Внутренний монолог помог мне. Я открыл глаза и увидел, что нахожусь в нашей с Эльгой спальне. В комнате, кроме моей любимой и Ильи, были Никита и Табриз. Я попытался приподняться в кровати и неожиданно легко смог это сделать, ребята даже не успели мне помочь. Ожидаемой после болезни слабости не было вовсе. Более того, в теле ощущалась некая новая сила – понимаю, перешел на новый уровень качества. Забавно, ну прямо компьютерная игра – с выполненным заданием получаешь бонус!
– Ну вот что, – мотнув головой, сказал я, – расскажете все за чашкой чая. Брысь все из моей спальни! Приму душ и присоединюсь к вам. И не забудьте к чаю соорудить какой-нибудь еды!

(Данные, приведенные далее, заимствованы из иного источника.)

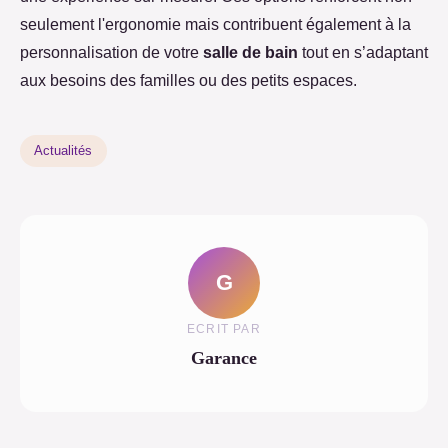
seulement l'ergonomie mais contribuent également à la
personnalisation de votre
salle de bain
tout en s’adaptant
aux besoins des familles ou des petits espaces.
Actualités
G
ECRIT PAR
Garance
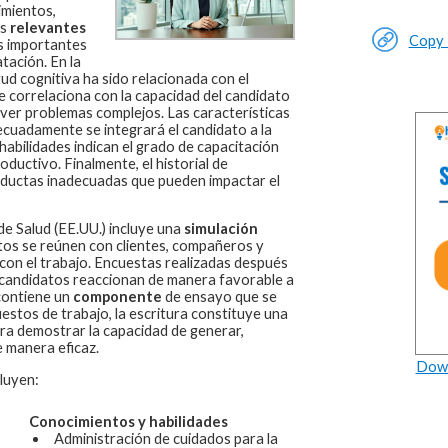
imientos,
os
relevantes
Copy L
 importantes
tación. En la
tud cognitiva ha sido relacionada con el
 correlaciona con la capacidad del candidato
ver problemas complejos. Las características
ecuadamente se integrará el candidato a la
habilidades indican el grado de capacitación
oductivo. Finalmente, el historial de
ductas inadecuadas que pueden impactar el
de Salud (EE.UU.)
incluye una
simulación
tos se reúnen con clientes, compañeros y
con el trabajo. Encuestas realizadas después
s candidatos reaccionan de manera favorable a
contiene un
componente
de ensayo que se
stos de trabajo, la escritura constituye una
ara demostrar la capacidad de generar,
 manera eficaz.
Down
luyen:
Conocimientos y habilidades
Administración de cuidados para la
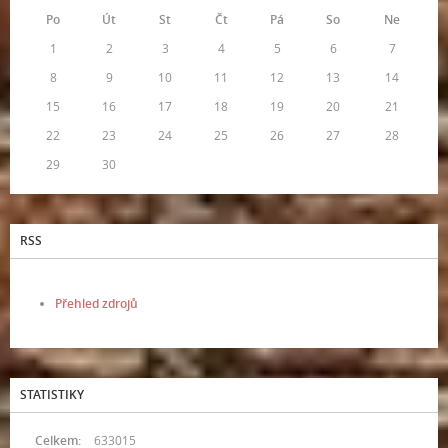
Po
Út
St
Čt
Pá
So
Ne
1
2
3
4
5
6
7
8
9
10
11
12
13
14
15
16
17
18
19
20
21
22
23
24
25
26
27
28
29
30
RSS
Přehled zdrojů
STATISTIKY
Celkem:
633015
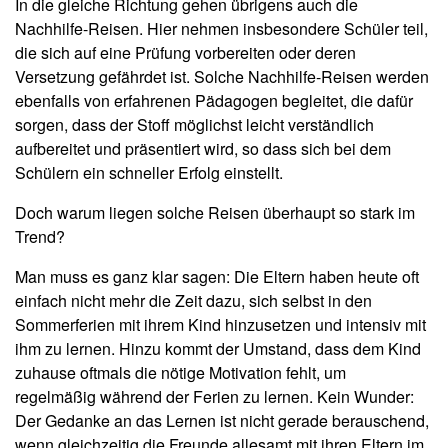
In die gleiche Richtung gehen übrigens auch die
Nachhilfe-Reisen. Hier nehmen insbesondere Schüler teil,
die sich auf eine Prüfung vorbereiten oder deren
Versetzung gefährdet ist. Solche Nachhilfe-Reisen werden
ebenfalls von erfahrenen Pädagogen begleitet, die dafür
sorgen, dass der Stoff möglichst leicht verständlich
aufbereitet und präsentiert wird, so dass sich bei dem
Schülern ein schneller Erfolg einstellt.
Doch warum liegen solche Reisen überhaupt so stark im
Trend?
Man muss es ganz klar sagen: Die Eltern haben heute oft
einfach nicht mehr die Zeit dazu, sich selbst in den
Sommerferien mit ihrem Kind hinzusetzen und intensiv mit
ihm zu lernen. Hinzu kommt der Umstand, dass dem Kind
zuhause oftmals die nötige Motivation fehlt, um
regelmäßig während der Ferien zu lernen. Kein Wunder:
Der Gedanke an das Lernen ist nicht gerade berauschend,
wenn gleichzeitig die Freunde allesamt mit ihren Eltern im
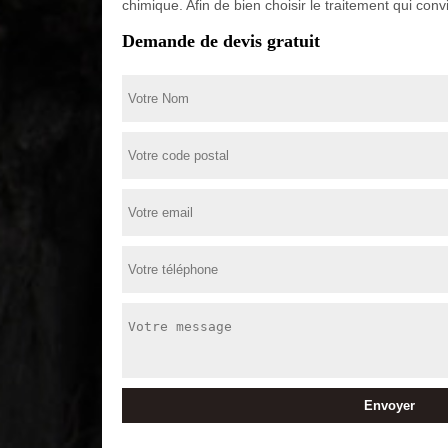
chimique. Afin de bien choisir le traitement qui con
Demande de devis gratuit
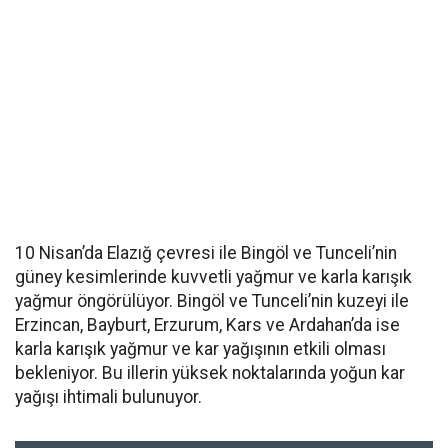
10 Nisan’da Elazığ çevresi ile Bingöl ve Tunceli’nin
güney kesimlerinde kuvvetli yağmur ve karla karışık
yağmur öngörülüyor. Bingöl ve Tunceli’nin kuzeyi ile
Erzincan, Bayburt, Erzurum, Kars ve Ardahan’da ise
karla karışık yağmur ve kar yağışının etkili olması
bekleniyor. Bu illerin yüksek noktalarında yoğun kar
yağışı ihtimali bulunuyor.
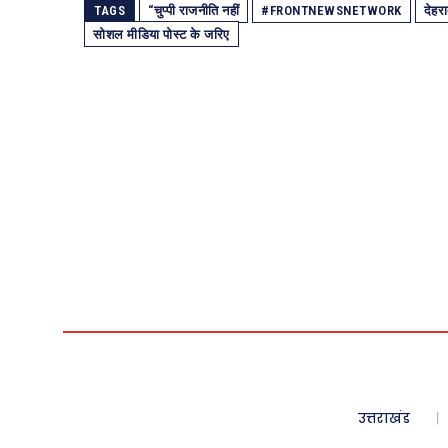
TAGS
“चुप्पी राजनीति नहीं
#FRONTNEWSNETWORK
देहरा
सोशल मीडिया पोस्ट के जरिए
उत्तराखंड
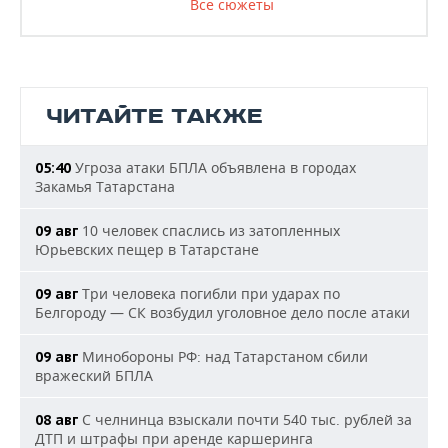
Все сюжеты
ЧИТАЙТЕ ТАКЖЕ
Угроза атаки БПЛА объявлена в городах
05:40
Закамья Татарстана
10 человек спаслись из затопленных
09 авг
Юрьевских пещер в Татарстане
Три человека погибли при ударах по
09 авг
Белгороду — СК возбудил уголовное дело после атаки
Минобороны РФ: над Татарстаном сбили
09 авг
вражеский БПЛА
С челнинца взыскали почти 540 тыс. рублей за
08 авг
ДТП и штрафы при аренде каршеринга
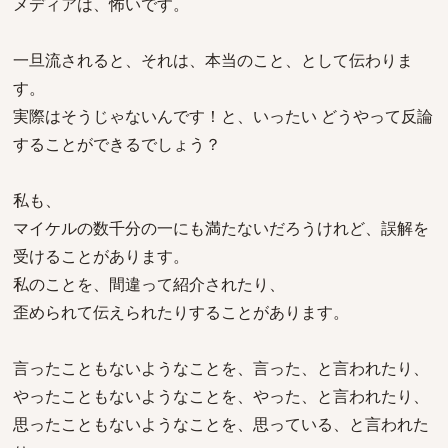
メディアは、怖いです。
一旦流されると、それは、本当のこと、として伝わりま
す。
実際はそうじゃないんです！と、いったい どうやって反論
することができるでしょう？
私も、
マイケルの数千分の一にも満たないだろうけれど、誤解を
受けることがあります。
私のことを、間違って紹介されたり、
歪められて伝えられたりすることがあります。
言ったこともないようなことを、言った、と言われたり、
やったこともないようなことを、やった、と言われたり、
思ったこともないようなことを、思っている、と言われた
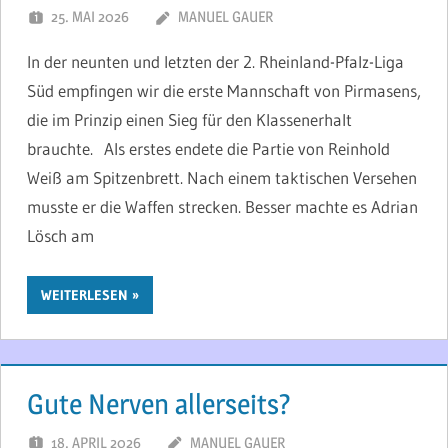
25. MAI 2026
MANUEL GAUER
In der neunten und letzten der 2. Rheinland-Pfalz-Liga
Süd empfingen wir die erste Mannschaft von Pirmasens,
die im Prinzip einen Sieg für den Klassenerhalt
brauchte. Als erstes endete die Partie von Reinhold
Weiß am Spitzenbrett. Nach einem taktischen Versehen
musste er die Waffen strecken. Besser machte es Adrian
Lösch am
WEITERLESEN
Gute Nerven allerseits?
18. APRIL 2026
MANUEL GAUER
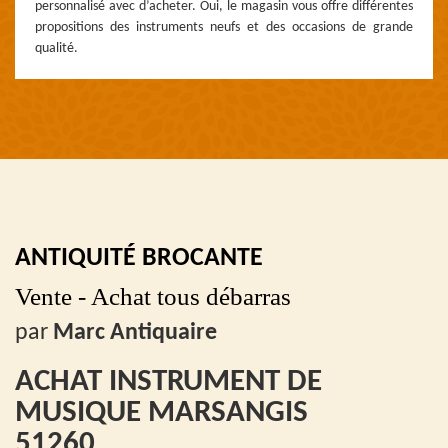
personnalisé avec d’acheter. Oui, le magasin vous offre différentes
propositions des instruments neufs et des occasions de grande
qualité.
ANTIQUITÉ BROCANTE
Vente - Achat tous débarras
par
Marc Antiquaire
ACHAT INSTRUMENT DE
MUSIQUE MARSANGIS
51260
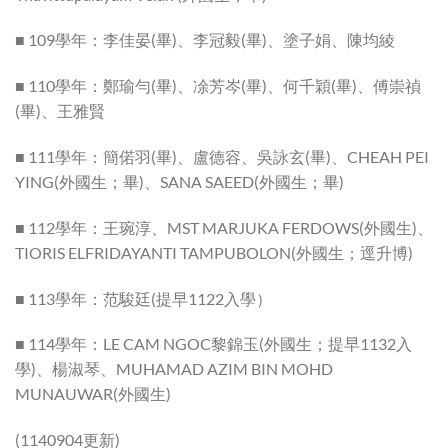
■ 109學年：李佳晏(畢)、李冠毅(畢)、塗子娟、陳均綾
■ 110學年：鄭瑜勻(畢)、凃芳岑(畢)、何千穎(畢)、傅崇禎
(畢)、王雅賢
■ 111學年：簡偌羽(畢)、盧德容、吳詠玄(畢)、CHEAH PEI
YING(外國生；畢)、SANA SAEED(外國生；畢)
■ 112學年：王琬淳、MST MARJUKA FERDOWS(外國生)、
TIORIS ELFRIDAYANTI TAMPUBOLON(外國生；逕升博)
■ 113學年：范駿廷(提早1122入學）
■ 114學年：LE CAM NGOC黎錦玉(外國生；提早1132入
學)、楊淑琴、MUHAMAD AZIM BIN MOHD
MUNAUWAR(外國生)
(1140904更新)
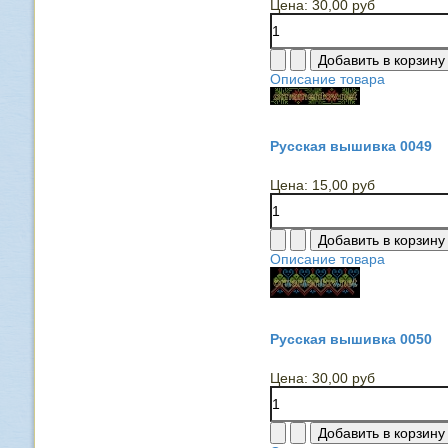
Цена:
30,00 руб
Описание товара
Русская вышивка 0049
Цена:
15,00 руб
Описание товара
Русская вышивка 0050
Цена:
30,00 руб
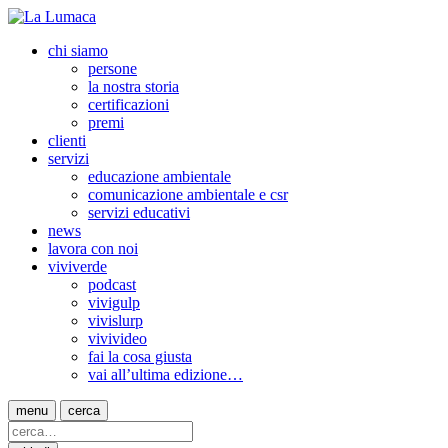
chi siamo
persone
la nostra storia
certificazioni
premi
clienti
servizi
educazione ambientale
comunicazione ambientale e csr
servizi educativi
news
lavora con noi
viviverde
podcast
vivigulp
vivislurp
vivivideo
fai la cosa giusta
vai all’ultima edizione…
menu
cerca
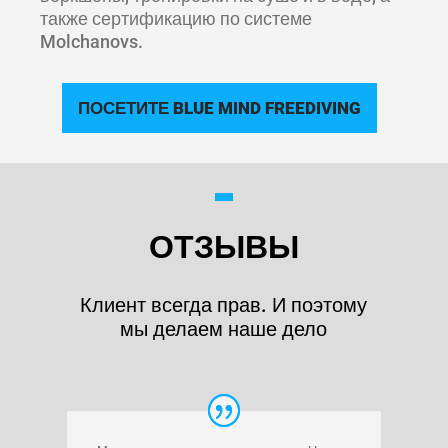
также сертификацию по системе
Molchanovs.
ПОСЕТИТЕ BLUE MIND FREEDIVING
ОТЗЫВЫ
Клиент всегда прав. И поэтому
мы делаем наше дело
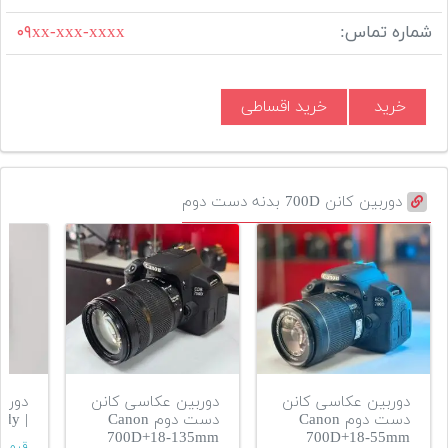
شماره تماس:
۰۹xx-xxx-xxxx
خرید
خرید اقساطی
دوربین کانن 700D بدنه دست دوم
دوربین عکاسی کانن
دوربین عکاسی کانن
دوربی
دست دوم Canon
دست دوم Canon
| Canon 700D Body
700D+18-135mm
700D+18-55mm
قیمت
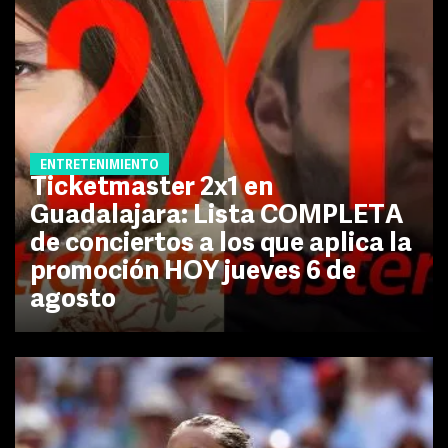
ENTRETENIMIENTO
Ticketmaster 2x1 en
Guadalajara: Lista COMPLETA
de conciertos a los que aplica la
promoción HOY jueves 6 de
agosto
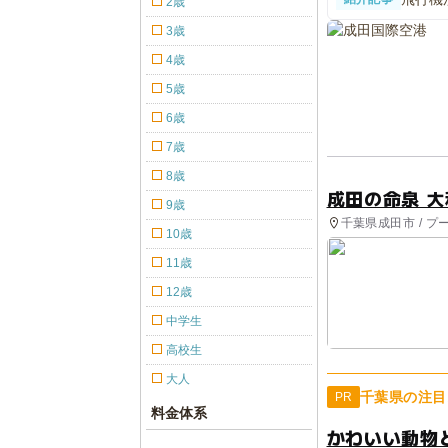
2歳
バスツ
3歳
4歳
5歳
6歳
7歳
8歳
成田の命泉 
9歳
千葉県成田市 / プ
10歳
11歳
12歳
中学生
高校生
大人
千葉県の注目
PR
料金体系
かわいい動物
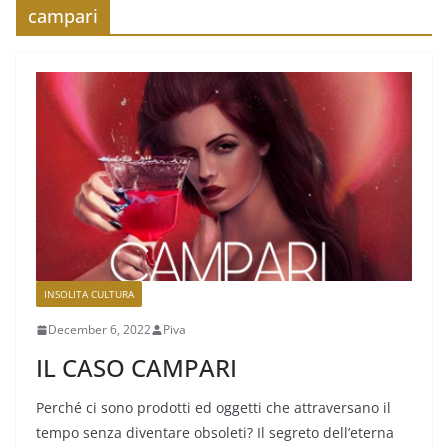
campari
INSOLITA CULTURA
December 6, 2022
Piva
IL CASO CAMPARI
Perché ci sono prodotti ed oggetti che attraversano il
tempo senza diventare obsoleti? Il segreto dell’eterna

Ребята с радостью бросились выполнять задание и оставили меня наедине с Эльгой. Как же она хороша! Божественная красота, средневековая: утонченное породистое лицо, изящный тонкий нос, очерченные скулы, чувственная линия губ, высокий лоб и длинные светлые волосы, чуть подкрашенные для выразительности, как это иногда позволяют себе натуральные блондинки. Ох, не надо мне продолжать – все эти мысли отвлекают от служения, а я и так совсем не аскет. А с другой стороны, целых три дня я вел себя образцово-показательно – точно не грешил, в бессознательном состоянии это затруднительно делать. И переживал, а значит, очищался! Пора вернуться к своему естественному состоянию.